Imprese umbre danneggiate dalle sanzioni alla Russia, Giulietti interroga il Governo

foto intervento Giulietti tavolo contratti di fiume“Le sanzioni decise da Europa e Stati Uniti nei confronti della Russia stanno danneggiando più l’Italia che la Russia stessa e ne sono una dimostrazione le tante imprese umbre e marchigiane in difficoltà a causa del crollo delle esportazioni.
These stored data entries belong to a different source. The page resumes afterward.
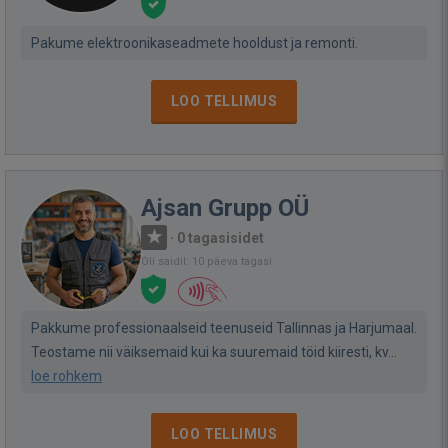
Pakume elektroonikaseadmete hooldust ja remonti.
LOO TELLIMUS
Ajsan Grupp OÜ
·
0 tagasisidet
Oli saidil: 10 päeva tagasi
Pakkume professionaalseid teenuseid Tallinnas ja Harjumaal.
Teostame nii väiksemaid kui ka suuremaid töid kiiresti, kv...
loe rohkem
LOO TELLIMUS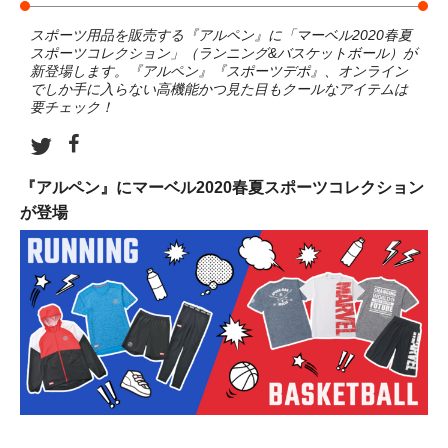
スポーツ用品を販売する『アルペン』に「マーベル2020春夏
スポーツコレクション」（ランニング&バスケットボール）が
新登場します。『アルペン』『スポーツデポ』、オンライン
でしか手に入らない高機能かつ見た目もクールなアイテムは
要チェック！
『アルペン』にマーベル2020春夏スポーツコレクション
が登場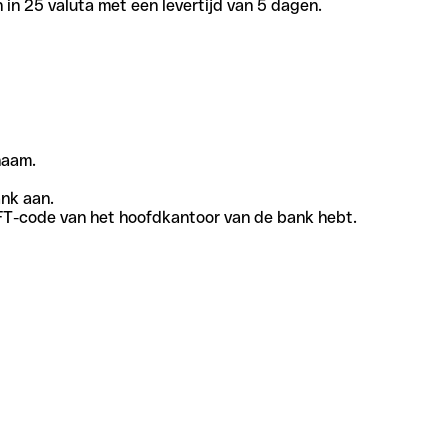
in 25 valuta met een levertijd van 5 dagen.
naam.
ank aan.
SWIFT-code van het hoofdkantoor van de bank hebt.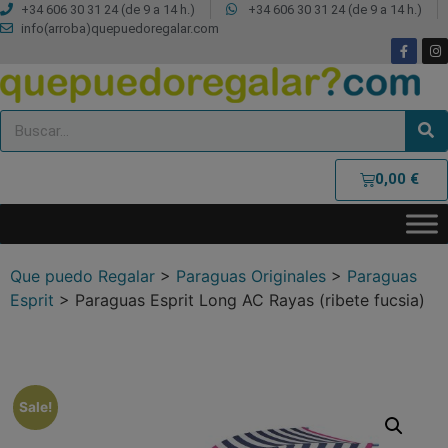
+34 606 30 31 24 (de 9 a 14 h.)
+34 606 30 31 24 (de 9 a 14 h.)
info(arroba)quepuedoregalar.com
0,00
€
Que puedo Regalar
>
Paraguas Originales
>
Paraguas
Esprit
>
Paraguas Esprit Long AC Rayas (ribete fucsia)
Sale!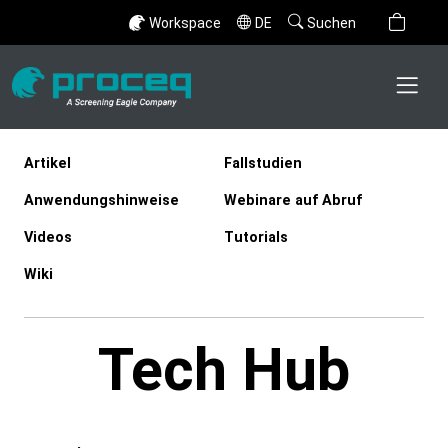
Workspace
DE
Suchen
Artikel
Fallstudien
Anwendungshinweise
Webinare auf Abruf
Videos
Tutorials
Wiki
Tech Hub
Chiediamo quindi al Governo di rivedere e superare lo strumento sanzionatorio nei confronti della Federazione Russa ed invitiamo la Commissione Europea ad istituire un fondo comune straordinario per contenere le ingenti perdite riscontrate dalle imprese italiane colpite dalle contromisure russe alle sanzioni”.

E’ quanto dichiarato dai deputati Giampiero Giulietti ed Emanuele Lodolini che hanno presentato un’interrogazione ai Ministeri degli Esterni e dello Sviluppo economico. “L’incapacità della Comunità internazionale nell’affrontare le crisi umanitarie e contrastare la minaccia dello Stato Islamico ha ulteriormente lacerato i rapporti bilaterali tra l’Occidente (Europa e USA) e la Russia, culminati nell’applicazione delle sanzioni alla Federazione russa nell’ambito dei propri rapporti commerciali. – spiegano i deputati – Tale provvedimento ha avuto pesanti conseguenze sull’export delle imprese manifatturiere di Umbria e Marche che hanno visto crollare il proprio fatturato. Inoltre si sta assistendo ad un aumento delle importazioni da parte della Russia di prodotti agroalimentari, spesso contraffatti, provenienti da Brasile, Argentina, Israele, Turchia e Cile, a discapito delle imprese umbre e marchigiane che stanno perdendo importanti quote di mercato e difficoltà analoghe sono state riscontrate anche nei settori del mobile, del calzaturiero e dell’abbigliamento. Le nostre imprese non possono più sostenere questa grave situazione, – affermano i deputati – in quanto tali perdite si vanno a sommare ad una condizione di crisi ancora latente, e al momento, non possono essere recuperate attraverso una crescita dei fatturati né sul mercato italiano né su altri nuovi mercati. Oltre al danno diretto dell’export, – concludono i deputati Giulietti e Lodolini – sono a rischio anche gli investimenti russi in Italia, che si sono notevolmente ridotti, confermando le ipotesi che tali sanzioni danneggiano più l’Italia che la Russia”.